TASK OBJECTIVE -
When a line below contains the word "bash", copy that line.

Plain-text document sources
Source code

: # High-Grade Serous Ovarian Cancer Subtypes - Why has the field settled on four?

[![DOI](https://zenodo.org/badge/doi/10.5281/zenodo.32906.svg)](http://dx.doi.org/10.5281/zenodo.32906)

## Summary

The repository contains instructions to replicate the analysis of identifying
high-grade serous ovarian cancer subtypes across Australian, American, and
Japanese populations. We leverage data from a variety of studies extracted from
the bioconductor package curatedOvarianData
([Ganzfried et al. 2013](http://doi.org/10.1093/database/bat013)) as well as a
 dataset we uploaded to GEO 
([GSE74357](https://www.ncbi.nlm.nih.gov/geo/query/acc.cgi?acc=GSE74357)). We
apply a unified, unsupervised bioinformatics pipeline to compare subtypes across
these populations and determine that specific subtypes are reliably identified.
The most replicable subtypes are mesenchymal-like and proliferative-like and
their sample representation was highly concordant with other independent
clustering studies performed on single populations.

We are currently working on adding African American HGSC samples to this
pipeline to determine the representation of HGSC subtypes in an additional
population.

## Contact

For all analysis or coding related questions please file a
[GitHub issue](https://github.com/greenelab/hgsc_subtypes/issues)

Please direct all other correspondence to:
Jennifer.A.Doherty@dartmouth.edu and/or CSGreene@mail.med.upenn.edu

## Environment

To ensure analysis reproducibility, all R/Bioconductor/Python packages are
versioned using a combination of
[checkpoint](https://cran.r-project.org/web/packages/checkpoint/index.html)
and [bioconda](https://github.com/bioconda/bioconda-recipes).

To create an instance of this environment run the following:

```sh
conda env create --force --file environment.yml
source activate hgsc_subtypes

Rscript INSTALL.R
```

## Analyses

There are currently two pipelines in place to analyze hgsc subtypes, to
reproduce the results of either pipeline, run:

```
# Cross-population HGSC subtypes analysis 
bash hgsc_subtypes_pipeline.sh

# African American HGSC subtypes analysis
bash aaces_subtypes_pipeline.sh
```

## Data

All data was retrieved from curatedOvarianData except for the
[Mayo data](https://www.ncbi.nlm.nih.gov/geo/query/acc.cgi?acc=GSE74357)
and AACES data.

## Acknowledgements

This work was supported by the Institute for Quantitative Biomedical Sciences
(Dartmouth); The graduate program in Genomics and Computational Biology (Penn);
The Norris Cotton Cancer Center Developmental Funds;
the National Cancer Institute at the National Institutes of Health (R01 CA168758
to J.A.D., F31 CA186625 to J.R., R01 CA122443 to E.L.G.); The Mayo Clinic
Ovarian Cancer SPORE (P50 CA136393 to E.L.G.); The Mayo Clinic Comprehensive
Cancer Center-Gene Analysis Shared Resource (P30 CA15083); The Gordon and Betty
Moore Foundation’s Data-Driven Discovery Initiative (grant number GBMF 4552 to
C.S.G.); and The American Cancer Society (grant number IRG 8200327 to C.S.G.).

RESPONSE AREA -
bash hgsc_subtypes_pipeline.sh
bash aaces_subtypes_pipeline.sh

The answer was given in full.